**WORK REQUIRED**
Copy the passage on Barry's contractarian view of animals between "So, whatever Barry’s" and "(Barry, 1999: 95).", inclusive, swapping "justice as impartiality" for "impartial justice".

**DOCUMENT SECTION**
-*-
So, whatever Barry’s intuitive thoughts about our direct duties to animals might have been, his contractarian model excludes them. And it is clear, in addition, that he thinks that ‘no conception of the good should be built into the constitution or the principles of justice’ (Barry, 1995: 172. Thus, only if animals themselves are regarded as being direct beneficiaries of justice, as opposed to being part of a human’s conception of the good, would substantial animal welfare measures be acceptable according to justice as impartiality. This is consistent with his statement that ‘it does not seem to me that the concept of justice can be deployed intelligibly outside the context of relations between human beings’ precisely because ‘justice and injustice can be predicated only of relations among creatures who are regarded as moral equals’ (Barry, 1999: 95).
One option that is open to Barry, although he does not take this up, is to imagine that the interests of animals could be represented by a trustee or surrogate. This would ensure that the interests of animals could be considered directly in the original position. Some, such as Martha Nussbaum (2006: 335), regard this as a weak form of moral entitlement in that, in Andrew Cohen’s words, ‘it denies them their independent standing by filtering their interests through the interests of trustees’ (Cohen, 2007: 195-6). I am inclined to agree with Cohen (2007: 195-6) that this is a criticism of ‘irresponsible or sloppy’ trusteeship rather than a criticism of trusteeship in general. In other words, if it is accepted that animals can be represented by trustees under the terms of the contract then their interests can be considered directly, and all that is left is the, by no means easy, task of deciding the practicalities of representing animals in this way.
A more significant question for our purposes is to ask whether there are grounds for including animals as worthy recipients of trustee representation? Cohen (2007) thinks so. He distinguishes between what he calls primary and secondary moral standing within a contractarian framework. Primary moral standing is attached to those (normal rational adult humans) who are part of the ‘circumstances of justice’ in the sense that they are able to participate in the making of agreements. Secondary moral standing is attached to those unable to participate in the making of agreements (nonhuman animals and marginal humans). This latter form of moral standing applies when enough rational agents (the advocates) insist upon other contractors regarding animals and marginal humans as beings with moral standing in return for their (the advocates’) cooperation. Christopher Morris (1998: 191) adopts essentially the same position in defence of contractarianism. Thus, he argues that: ‘No normal human being would interact cooperatively with someone who was not ready to accord genuine moral standing to one’s children’ and by extrapolation animals.
We can accept that the interests of animals can, as a matter of practice, be represented directly by a trustee. What is much harder to accept is the position that secondary moral standing, as described by Cohen, provides grounds for the effective representation of animal interests. The problem is, as with our discussion of Barry’s contract in this article, that justice (secondary moral standing for Cohen) is owed to animals in so far as other humans regard it as a good worth having. As a result, the extent to which animals are accorded moral standing will be dependent upon enough humans wanting this outcome, plus their ability to persuade others that it is worthwhile. It is, in other words, contingent. Cohen (2007: 196) admits this when he writes that the awarding of secondary moral standing to animals ‘would depend on empirical considerations: how many people insist on direct moral regard, and for which animals?’. Morris (1998: 192) likewise accepts that ‘it certainly cannot be denied that some creatures, who we ordinarily believe have at least some moral standing…will lack that status, on this contractarian view’. As a result, ‘the dependence of moral standing on the contingent pattern of people’s interests may seem too arbitrary’ in the sense that members of the same nonhuman species may be treated differently merely because one has the ‘fortuitous relational property of being cared for by me’.
-*-
Stored items
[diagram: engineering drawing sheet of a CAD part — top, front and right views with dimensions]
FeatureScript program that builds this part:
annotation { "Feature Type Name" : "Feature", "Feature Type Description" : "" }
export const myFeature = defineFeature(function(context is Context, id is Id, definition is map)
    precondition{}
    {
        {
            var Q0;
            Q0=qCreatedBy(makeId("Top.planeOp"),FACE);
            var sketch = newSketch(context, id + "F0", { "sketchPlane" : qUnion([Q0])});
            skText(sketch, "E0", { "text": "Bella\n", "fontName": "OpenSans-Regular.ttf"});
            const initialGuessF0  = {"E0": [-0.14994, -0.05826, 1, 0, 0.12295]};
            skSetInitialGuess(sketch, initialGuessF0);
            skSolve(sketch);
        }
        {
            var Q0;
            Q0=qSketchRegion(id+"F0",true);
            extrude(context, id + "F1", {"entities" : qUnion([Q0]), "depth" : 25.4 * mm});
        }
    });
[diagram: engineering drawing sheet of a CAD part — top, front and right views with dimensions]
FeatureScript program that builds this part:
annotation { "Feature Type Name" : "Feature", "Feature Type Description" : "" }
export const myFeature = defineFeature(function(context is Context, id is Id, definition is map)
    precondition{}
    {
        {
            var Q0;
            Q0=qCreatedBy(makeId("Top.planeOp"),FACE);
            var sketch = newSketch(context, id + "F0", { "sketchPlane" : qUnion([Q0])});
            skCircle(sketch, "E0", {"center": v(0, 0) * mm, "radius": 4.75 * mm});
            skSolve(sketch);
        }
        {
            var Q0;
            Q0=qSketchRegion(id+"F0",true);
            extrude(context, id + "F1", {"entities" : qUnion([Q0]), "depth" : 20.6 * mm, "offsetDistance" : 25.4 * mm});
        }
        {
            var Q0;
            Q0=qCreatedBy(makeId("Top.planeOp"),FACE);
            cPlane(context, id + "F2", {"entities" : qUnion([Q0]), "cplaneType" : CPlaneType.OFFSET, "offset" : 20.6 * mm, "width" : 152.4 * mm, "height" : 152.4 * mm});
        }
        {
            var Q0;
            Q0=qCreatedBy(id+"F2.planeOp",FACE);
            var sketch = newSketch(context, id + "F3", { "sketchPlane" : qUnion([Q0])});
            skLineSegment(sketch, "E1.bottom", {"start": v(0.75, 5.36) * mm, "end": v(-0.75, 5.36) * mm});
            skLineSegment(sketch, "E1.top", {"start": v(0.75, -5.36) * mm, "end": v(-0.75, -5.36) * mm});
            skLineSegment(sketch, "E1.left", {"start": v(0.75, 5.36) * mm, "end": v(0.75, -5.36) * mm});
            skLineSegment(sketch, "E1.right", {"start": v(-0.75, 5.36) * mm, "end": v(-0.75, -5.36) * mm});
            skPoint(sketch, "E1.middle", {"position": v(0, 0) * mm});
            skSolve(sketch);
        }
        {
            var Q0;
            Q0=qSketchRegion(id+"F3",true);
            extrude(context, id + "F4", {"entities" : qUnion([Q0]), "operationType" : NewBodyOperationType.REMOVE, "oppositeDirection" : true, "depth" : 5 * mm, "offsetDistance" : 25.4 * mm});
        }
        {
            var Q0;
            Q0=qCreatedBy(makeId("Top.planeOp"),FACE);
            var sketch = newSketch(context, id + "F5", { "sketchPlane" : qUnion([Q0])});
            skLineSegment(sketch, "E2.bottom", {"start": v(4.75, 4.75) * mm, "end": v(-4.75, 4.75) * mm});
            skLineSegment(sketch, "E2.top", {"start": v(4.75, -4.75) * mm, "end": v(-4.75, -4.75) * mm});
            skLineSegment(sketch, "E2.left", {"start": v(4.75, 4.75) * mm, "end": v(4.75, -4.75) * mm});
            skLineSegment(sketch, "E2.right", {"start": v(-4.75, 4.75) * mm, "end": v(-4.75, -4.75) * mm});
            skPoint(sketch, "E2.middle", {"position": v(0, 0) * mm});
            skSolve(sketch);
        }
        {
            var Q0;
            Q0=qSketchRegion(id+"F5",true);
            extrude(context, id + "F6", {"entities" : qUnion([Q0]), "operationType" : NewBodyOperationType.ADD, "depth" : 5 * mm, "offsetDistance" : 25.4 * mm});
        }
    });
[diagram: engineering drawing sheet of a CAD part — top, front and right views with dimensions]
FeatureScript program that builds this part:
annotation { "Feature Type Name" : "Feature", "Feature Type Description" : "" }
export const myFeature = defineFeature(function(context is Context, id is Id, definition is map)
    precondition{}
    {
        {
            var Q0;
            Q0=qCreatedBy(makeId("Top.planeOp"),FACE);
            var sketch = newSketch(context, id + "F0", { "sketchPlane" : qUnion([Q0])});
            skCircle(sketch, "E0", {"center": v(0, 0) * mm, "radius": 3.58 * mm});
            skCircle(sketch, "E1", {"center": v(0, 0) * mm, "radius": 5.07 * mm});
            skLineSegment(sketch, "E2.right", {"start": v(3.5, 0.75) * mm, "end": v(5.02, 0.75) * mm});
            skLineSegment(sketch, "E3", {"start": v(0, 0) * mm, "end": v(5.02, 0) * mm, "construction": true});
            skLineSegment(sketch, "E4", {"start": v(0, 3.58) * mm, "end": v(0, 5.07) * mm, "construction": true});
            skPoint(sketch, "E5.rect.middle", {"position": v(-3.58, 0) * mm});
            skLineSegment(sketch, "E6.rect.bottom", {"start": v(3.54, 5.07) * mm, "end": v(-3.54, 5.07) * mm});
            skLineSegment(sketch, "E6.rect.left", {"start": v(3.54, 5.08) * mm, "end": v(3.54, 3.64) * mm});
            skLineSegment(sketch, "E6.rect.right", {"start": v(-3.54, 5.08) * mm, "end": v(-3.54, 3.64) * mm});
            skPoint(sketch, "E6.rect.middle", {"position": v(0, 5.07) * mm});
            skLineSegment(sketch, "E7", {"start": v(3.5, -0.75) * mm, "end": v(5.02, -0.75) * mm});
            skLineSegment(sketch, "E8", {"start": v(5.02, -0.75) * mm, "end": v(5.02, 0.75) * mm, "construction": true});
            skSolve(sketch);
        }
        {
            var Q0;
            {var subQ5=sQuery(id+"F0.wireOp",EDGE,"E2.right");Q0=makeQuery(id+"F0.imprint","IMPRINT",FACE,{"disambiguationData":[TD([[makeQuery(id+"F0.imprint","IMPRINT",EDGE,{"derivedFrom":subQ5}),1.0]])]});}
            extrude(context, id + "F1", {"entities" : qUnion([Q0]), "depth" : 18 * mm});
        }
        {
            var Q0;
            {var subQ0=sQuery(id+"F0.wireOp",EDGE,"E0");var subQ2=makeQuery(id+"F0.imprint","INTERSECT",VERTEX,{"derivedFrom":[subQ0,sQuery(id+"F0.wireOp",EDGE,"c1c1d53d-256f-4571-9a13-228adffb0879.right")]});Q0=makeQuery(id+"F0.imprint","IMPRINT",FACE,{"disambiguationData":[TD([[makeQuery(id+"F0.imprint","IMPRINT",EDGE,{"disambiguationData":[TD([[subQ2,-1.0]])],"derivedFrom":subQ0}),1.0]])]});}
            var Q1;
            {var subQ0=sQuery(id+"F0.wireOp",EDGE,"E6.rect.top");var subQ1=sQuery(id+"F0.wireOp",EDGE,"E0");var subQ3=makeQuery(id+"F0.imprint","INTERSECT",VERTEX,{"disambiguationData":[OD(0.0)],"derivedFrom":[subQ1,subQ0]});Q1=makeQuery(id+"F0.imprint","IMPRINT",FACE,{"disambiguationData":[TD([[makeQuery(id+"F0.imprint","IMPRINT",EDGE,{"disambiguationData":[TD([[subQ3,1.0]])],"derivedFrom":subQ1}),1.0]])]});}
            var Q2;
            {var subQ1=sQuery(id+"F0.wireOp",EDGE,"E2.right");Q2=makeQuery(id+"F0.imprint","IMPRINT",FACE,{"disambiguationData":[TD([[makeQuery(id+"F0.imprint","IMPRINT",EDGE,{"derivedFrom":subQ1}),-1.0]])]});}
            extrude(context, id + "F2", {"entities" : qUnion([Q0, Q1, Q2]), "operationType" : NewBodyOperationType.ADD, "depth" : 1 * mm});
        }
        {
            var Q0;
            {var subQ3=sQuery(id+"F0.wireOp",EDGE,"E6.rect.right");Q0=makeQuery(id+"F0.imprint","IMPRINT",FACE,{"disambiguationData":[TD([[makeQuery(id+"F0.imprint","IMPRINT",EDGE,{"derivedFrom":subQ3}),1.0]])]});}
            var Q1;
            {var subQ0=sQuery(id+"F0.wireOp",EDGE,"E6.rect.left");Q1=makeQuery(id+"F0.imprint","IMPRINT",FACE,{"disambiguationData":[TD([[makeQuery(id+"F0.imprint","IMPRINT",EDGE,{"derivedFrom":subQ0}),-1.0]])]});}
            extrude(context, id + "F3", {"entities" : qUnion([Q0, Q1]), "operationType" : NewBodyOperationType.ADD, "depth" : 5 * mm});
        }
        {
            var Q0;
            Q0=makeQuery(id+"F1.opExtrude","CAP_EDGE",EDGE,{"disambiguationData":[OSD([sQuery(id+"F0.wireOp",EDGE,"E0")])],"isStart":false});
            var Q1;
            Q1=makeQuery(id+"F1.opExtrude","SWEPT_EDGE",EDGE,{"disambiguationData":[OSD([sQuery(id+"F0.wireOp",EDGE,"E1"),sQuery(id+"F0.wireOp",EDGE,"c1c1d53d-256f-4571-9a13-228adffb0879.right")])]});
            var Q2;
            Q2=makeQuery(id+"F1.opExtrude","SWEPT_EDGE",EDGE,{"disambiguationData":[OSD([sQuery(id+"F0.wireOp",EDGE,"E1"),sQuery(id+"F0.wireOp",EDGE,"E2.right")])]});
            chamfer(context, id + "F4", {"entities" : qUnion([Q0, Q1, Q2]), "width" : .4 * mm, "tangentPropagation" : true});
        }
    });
-*-
**ANSWER BELOW**
So, whatever Barry’s intuitive thoughts about our direct duties to animals might have been, his contractarian model excludes them. And it is clear, in addition, that he thinks that ‘no conception of the good should be built into the constitution or the principles of justice’ (Barry, 1995: 172. Thus, only if animals themselves are regarded as being direct beneficiaries of justice, as opposed to being part of a human’s conception of the good, would substantial animal welfare measures be acceptable according to impartial justice. This is consistent with his statement that ‘it does not seem to me that the concept of justice can be deployed intelligibly outside the context of relations between human beings’ precisely because ‘justice and injustice can be predicated only of relations among creatures who are regarded as moral equals’ (Barry, 1999: 95).